Preparation And Storage

Store undiluted at 4°C and protected from prolonged exposure to light. Do not freeze. The monoclonal antibody was purified from tissue culture supernatant or ascites by affinity chromatography. The antibody was conjugated to the dye under optimum conditions that minimize unconjugated dye and antibody.

Recommended Assay Procedures

BD™ CompBeads can be used as surrogates to assess fluorescence spillover (Compensation).  When fluorochrome conjugated antibodies are bound to BD CompBeads, they have spectral properties very similar to cells.   However, for some fluorochromes there can be small differences in spectral emissions compared to cells, resulting in spillover values that differ when compared to biological controls.  It is strongly recommended that when using a reagent for the first time, users compare the spillover on cells and BD CompBead to ensure that BD CompBeads are appropriate for your specific cellular application.

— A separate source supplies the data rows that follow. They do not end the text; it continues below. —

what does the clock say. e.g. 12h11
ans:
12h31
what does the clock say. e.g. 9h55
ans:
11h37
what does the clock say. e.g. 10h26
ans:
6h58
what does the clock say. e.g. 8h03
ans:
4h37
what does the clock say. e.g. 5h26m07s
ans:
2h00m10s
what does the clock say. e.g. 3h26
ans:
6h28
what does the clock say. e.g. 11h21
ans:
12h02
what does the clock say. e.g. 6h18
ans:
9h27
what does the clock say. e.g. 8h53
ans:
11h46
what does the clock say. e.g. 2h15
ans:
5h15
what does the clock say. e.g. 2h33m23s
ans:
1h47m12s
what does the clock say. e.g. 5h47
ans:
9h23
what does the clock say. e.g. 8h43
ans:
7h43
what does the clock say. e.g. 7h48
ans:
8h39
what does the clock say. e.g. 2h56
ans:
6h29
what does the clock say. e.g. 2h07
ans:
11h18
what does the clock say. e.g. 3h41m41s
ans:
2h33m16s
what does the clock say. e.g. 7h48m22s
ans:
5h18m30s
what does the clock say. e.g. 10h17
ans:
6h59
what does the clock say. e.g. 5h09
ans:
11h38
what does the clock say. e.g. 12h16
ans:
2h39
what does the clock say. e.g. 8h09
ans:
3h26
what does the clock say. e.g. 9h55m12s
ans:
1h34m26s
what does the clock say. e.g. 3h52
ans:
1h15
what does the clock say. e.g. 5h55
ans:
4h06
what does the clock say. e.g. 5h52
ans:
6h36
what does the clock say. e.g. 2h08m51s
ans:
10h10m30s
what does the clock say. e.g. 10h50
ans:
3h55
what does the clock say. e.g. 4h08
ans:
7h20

For optimal and reproducible results, BD Horizon Brilliant Stain Buffer should be used anytime two or more BD Horizon Brilliant dyes are used in the same experiment.  Fluorescent dye interactions may cause staining artifacts which may affect data interpretation.  The BD Horizon Brilliant Stain Buffer was designed to minimize these interactions.  More information can be found in the Technical Data Sheet of the BD Horizon Brilliant Stain Buffer (Cat. No. 563794/566349) or the BD Horizon Brilliant Stain Buffer Plus (Cat. No. 566385).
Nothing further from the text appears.